Unlike the John Foster twist, which I think is well-laid-out and even touching, I find the Redfern twist clumsy. It has some things going for it, but it is still the book’s biggest flaw. And I really feel that Montgomery did not plan it from the start?
“One evening they came upon a snowdrift far back in an old clearing which was in the exact likeness of a beautiful woman’s profile. Seen too close by, the resemblance was lost, as in the fairy-tale of the Castle of St. John. Seen from behind, it was a shapeless oddity. But at just the right distance and angle the outline was so perfect that when they came suddenly upon it, gleaming out against the dark background of spruce in the glow of that winter sunset they both exclaimed in amazement. There was a low, noble brow, a straight, classic nose, lips and chin and cheek-curve modelled as if some goddess of old time had sat to the sculptor, and a breast of such cold, swelling purity as the very spirit of the winter woods might display.
“‘All the beauty that old Greece and Rome, sung painted, taught,’” quoted Barney.”
I find it interesting that the narrative voice constantly likens Nature to Women.
Is this an allegory for Valancy’s “hidden beauty”? I guess it is, but the profile doesn’t seem to resemble Valancy’s.
“‘All the tintings of winter woods are extremely delicate and elusive,’” recalled Valancy. “‘When the brief afternoon wanes and the sun just touches the tops of the hills, there seems to be all over the woods an abundance, not of colour, but of the spirit of colour. There is really nothing but pure white after all, but one has the impression of fairy-like blendings of rose and violet, opal and heliotrope on the slopes—in the dingles and along the curves of the forest-land. You feel sure the tint is there, but when you look at it directly it is gone. From the corner of your eye you are aware that it is lurking over yonder in a spot where there was nothing but pale purity a moment ago. Only just when the sun is setting is there a fleeting moment of real colour. Then the redness streams out over the snow and incarnadines the hills and rivers and smites the crest of the pines with flame. Just a few minutes of transfiguration and revelation—and it is gone.’
Beautiful description. Good job John Foster.

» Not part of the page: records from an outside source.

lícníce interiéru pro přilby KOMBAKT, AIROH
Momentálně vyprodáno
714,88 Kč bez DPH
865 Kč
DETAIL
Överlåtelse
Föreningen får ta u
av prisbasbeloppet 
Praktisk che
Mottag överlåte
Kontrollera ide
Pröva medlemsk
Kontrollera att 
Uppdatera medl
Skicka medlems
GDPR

“Good Lord, do you learn all that fellow’s books by heart?” was Barney’s disgusted reaction as he strode off.
“John Foster’s books were all that saved my soul alive the past five years,” averred Valancy.”
Valancy quoting long passages from John Foster’s books (which are prose works mind you) by heart is indeed very impressive.
“She never had any skates of her own, but some of the other girls had lent her theirs and she seemed to have a natural knack of it.”
I read on the tag someone saying Valancy maybe had childhood friends and did not even realize it! It seems to be the case, it was the case with Cissy too. I find this realistic too, when you hate yourself that colors the way you interpret others’ reactions to you.
“Something frivolous and unnecessary,” said Valancy, who had got a pair of goloshes last Christmas and two long-sleeved, woolen undervests the year before. And so on back.
To her delight, Barney gave her a necklace of pearl beads. Valancy had wanted a string of milky pearl beads—like congealed moonshine—all her life. And these were so pretty. All that worried her was that they were really too good. They must have cost a great deal—fifteen dollars, at least. Could Barney afford that? She didn’t know a thing about his finances. She had refused to let him buy any of her clothes—she had enough for that, she told him, as long as she would need clothes. In a round, black jar on the chimney-piece Barney put money for their household expenses—always enough. The jar was never empty, though Valancy never caught him replenishing it. He couldn’t have much, of course, and that necklace—but Valancy tossed care aside. She would wear it and enjoy it. It was the first pretty thing she had ever had.”
I love how Valancy is not self-sacrificial or modest.
Spoilers for Chapter 31
It’s literally the THIRD time Sensei says she wants to draw chapter 31 soon… WHAT. IN. THE. WORLD. WILL. HAPPEN. IN. CHAPTER. 31?!